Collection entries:
....
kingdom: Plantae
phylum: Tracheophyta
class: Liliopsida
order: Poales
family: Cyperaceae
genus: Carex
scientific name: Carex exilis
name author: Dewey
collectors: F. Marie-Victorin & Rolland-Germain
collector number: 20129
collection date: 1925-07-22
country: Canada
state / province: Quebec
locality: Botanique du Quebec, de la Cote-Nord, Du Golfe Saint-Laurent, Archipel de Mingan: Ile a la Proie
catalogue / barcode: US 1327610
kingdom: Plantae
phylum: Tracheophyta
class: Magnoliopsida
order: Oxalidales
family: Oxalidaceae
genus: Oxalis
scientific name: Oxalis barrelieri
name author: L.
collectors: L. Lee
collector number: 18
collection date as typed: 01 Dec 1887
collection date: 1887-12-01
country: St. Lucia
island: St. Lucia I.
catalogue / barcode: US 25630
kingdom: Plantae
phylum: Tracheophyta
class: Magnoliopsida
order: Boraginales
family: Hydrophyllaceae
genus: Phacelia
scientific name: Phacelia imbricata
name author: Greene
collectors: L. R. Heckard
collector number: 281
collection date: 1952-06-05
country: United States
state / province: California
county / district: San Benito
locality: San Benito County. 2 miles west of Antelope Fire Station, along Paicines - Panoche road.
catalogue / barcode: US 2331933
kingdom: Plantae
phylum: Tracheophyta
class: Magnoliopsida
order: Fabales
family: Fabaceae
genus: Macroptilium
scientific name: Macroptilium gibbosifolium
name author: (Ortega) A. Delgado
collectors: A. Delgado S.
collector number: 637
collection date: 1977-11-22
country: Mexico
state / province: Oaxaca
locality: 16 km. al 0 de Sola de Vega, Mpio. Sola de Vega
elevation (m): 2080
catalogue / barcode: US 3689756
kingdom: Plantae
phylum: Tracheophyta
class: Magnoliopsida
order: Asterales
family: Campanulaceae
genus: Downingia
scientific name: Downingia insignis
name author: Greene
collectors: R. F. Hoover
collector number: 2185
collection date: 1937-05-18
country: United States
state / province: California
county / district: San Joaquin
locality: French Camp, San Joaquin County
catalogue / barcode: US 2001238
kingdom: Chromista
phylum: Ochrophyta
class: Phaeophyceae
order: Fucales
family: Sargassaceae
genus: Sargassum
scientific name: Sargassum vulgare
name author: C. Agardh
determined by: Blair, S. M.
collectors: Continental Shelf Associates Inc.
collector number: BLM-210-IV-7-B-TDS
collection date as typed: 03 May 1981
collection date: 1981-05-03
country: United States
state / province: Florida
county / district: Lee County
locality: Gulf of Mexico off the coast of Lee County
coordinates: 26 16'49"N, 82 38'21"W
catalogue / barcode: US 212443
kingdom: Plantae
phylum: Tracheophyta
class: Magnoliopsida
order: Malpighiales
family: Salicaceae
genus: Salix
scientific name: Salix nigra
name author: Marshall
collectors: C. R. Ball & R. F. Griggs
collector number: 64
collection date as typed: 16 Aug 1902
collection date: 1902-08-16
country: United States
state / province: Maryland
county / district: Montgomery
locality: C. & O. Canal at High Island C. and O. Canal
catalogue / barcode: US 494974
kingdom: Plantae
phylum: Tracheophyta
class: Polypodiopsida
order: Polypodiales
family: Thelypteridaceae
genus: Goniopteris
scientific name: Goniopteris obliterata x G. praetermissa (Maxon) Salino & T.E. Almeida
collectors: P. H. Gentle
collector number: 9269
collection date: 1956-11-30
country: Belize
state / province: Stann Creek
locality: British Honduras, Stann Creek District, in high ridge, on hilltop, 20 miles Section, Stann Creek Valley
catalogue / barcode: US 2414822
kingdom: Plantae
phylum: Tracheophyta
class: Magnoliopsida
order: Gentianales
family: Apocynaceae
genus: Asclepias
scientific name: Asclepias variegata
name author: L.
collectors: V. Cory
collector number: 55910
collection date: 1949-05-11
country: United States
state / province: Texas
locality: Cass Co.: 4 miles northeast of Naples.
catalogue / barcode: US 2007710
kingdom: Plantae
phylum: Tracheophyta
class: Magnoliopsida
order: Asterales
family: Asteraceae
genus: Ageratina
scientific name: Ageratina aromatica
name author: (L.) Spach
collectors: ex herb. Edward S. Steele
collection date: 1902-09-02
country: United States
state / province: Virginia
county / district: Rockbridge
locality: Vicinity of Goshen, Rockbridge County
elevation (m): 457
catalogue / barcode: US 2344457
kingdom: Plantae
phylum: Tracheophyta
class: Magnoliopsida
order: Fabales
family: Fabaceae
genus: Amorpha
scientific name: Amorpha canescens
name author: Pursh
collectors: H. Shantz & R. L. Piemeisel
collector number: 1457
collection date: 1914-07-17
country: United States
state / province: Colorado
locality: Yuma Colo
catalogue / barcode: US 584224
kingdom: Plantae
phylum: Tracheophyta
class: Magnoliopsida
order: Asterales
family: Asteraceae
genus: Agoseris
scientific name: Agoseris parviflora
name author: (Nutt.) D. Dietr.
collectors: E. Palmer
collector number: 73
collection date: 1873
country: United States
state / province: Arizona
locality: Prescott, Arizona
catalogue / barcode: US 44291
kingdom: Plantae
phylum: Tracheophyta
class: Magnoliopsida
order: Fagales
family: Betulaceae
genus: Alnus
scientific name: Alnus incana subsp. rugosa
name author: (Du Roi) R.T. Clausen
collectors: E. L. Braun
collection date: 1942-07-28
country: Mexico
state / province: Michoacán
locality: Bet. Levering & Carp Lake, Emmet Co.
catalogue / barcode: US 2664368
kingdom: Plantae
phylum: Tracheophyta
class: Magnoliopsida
....
* _Goal_
Reproduce every line of the items above verbatim, leaving nothing out and changing nothing.

* _Answer_
kingdom: Plantae
phylum: Tracheophyta
class: Liliopsida
order: Poales
family: Cyperaceae
genus: Carex
scientific name: Carex exilis
name author: Dewey
collectors: F. Marie-Victorin & Rolland-Germain
collector number: 20129
collection date: 1925-07-22
country: Canada
state / province: Quebec
locality: Botanique du Quebec, de la Cote-Nord, Du Golfe Saint-Laurent, Archipel de Mingan: Ile a la Proie
catalogue / barcode: US 1327610
kingdom: Plantae
phylum: Tracheophyta
class: Magnoliopsida
order: Oxalidales
family: Oxalidaceae
genus: Oxalis
scientific name: Oxalis barrelieri
name author: L.
collectors: L. Lee
collector number: 18
collection date as typed: 01 Dec 1887
collection date: 1887-12-01
country: St. Lucia
island: St. Lucia I.
catalogue / barcode: US 25630
kingdom: Plantae
phylum: Tracheophyta
class: Magnoliopsida
order: Boraginales
family: Hydrophyllaceae
genus: Phacelia
scientific name: Phacelia imbricata
name author: Greene
collectors: L. R. Heckard
collector number: 281
collection date: 1952-06-05
country: United States
state / province: California
county / district: San Benito
locality: San Benito County. 2 miles west of Antelope Fire Station, along Paicines - Panoche road.
catalogue / barcode: US 2331933
kingdom: Plantae
phylum: Tracheophyta
class: Magnoliopsida
order: Fabales
family: Fabaceae
genus: Macroptilium
scientific name: Macroptilium gibbosifolium
name author: (Ortega) A. Delgado
collectors: A. Delgado S.
collector number: 637
collection date: 1977-11-22
country: Mexico
state / province: Oaxaca
locality: 16 km. al 0 de Sola de Vega, Mpio. Sola de Vega
elevation (m): 2080
catalogue / barcode: US 3689756
kingdom: Plantae
phylum: Tracheophyta
class: Magnoliopsida
order: Asterales
family: Campanulaceae
genus: Downingia
scientific name: Downingia insignis
name author: Greene
collectors: R. F. Hoover
collector number: 2185
collection date: 1937-05-18
country: United States
state / province: California
county / district: San Joaquin
locality: French Camp, San Joaquin County
catalogue / barcode: US 2001238
kingdom: Chromista
phylum: Ochrophyta
class: Phaeophyceae
order: Fucales
family: Sargassaceae
genus: Sargassum
scientific name: Sargassum vulgare
name author: C. Agardh
determined by: Blair, S. M.
collectors: Continental Shelf Associates Inc.
collector number: BLM-210-IV-7-B-TDS
collection date as typed: 03 May 1981
collection date: 1981-05-03
country: United States
state / province: Florida
county / district: Lee County
locality: Gulf of Mexico off the coast of Lee County
coordinates: 26 16'49"N, 82 38'21"W
catalogue / barcode: US 212443
kingdom: Plantae
phylum: Tracheophyta
class: Magnoliopsida
order: Malpighiales
family: Salicaceae
genus: Salix
scientific name: Salix nigra
name author: Marshall
collectors: C. R. Ball & R. F. Griggs
collector number: 64
collection date as typed: 16 Aug 1902
collection date: 1902-08-16
country: United States
state / province: Maryland
county / district: Montgomery
locality: C. & O. Canal at High Island C. and O. Canal
catalogue / barcode: US 494974
kingdom: Plantae
phylum: Tracheophyta
class: Polypodiopsida
order: Polypodiales
family: Thelypteridaceae
genus: Goniopteris
scientific name: Goniopteris obliterata x G. praetermissa (Maxon) Salino & T.E. Almeida
collectors: P. H. Gentle
collector number: 9269
collection date: 1956-11-30
country: Belize
state / province: Stann Creek
locality: British Honduras, Stann Creek District, in high ridge, on hilltop, 20 miles Section, Stann Creek Valley
catalogue / barcode: US 2414822
kingdom: Plantae
phylum: Tracheophyta
class: Magnoliopsida
order: Gentianales
family: Apocynaceae
genus: Asclepias
scientific name: Asclepias variegata
name author: L.
collectors: V. Cory
collector number: 55910
collection date: 1949-05-11
country: United States
state / province: Texas
locality: Cass Co.: 4 miles northeast of Naples.
catalogue / barcode: US 2007710
kingdom: Plantae
phylum: Tracheophyta
class: Magnoliopsida
order: Asterales
family: Asteraceae
genus: Ageratina
scientific name: Ageratina aromatica
name author: (L.) Spach
collectors: ex herb. Edward S. Steele
collection date: 1902-09-02
country: United States
state / province: Virginia
county / district: Rockbridge
locality: Vicinity of Goshen, Rockbridge County
elevation (m): 457
catalogue / barcode: US 2344457
kingdom: Plantae
phylum: Tracheophyta
class: Magnoliopsida
order: Fabales
family: Fabaceae
genus: Amorpha
scientific name: Amorpha canescens
name author: Pursh
collectors: H. Shantz & R. L. Piemeisel
collector number: 1457
collection date: 1914-07-17
country: United States
state / province: Colorado
locality: Yuma Colo
catalogue / barcode: US 584224
kingdom: Plantae
phylum: Tracheophyta
class: Magnoliopsida
order: Asterales
family: Asteraceae
genus: Agoseris
scientific name: Agoseris parviflora
name author: (Nutt.) D. Dietr.
collectors: E. Palmer
collector number: 73
collection date: 1873
country: United States
state / province: Arizona
locality: Prescott, Arizona
catalogue / barcode: US 44291
kingdom: Plantae
phylum: Tracheophyta
class: Magnoliopsida
order: Fagales
family: Betulaceae
genus: Alnus
scientific name: Alnus incana subsp. rugosa
name author: (Du Roi) R.T. Clausen
collectors: E. L. Braun
collection date: 1942-07-28
country: Mexico
state / province: Michoacán
locality: Bet. Levering & Carp Lake, Emmet Co.
catalogue / barcode: US 2664368
kingdom: Plantae
phylum: Tracheophyta
class: Magnoliopsida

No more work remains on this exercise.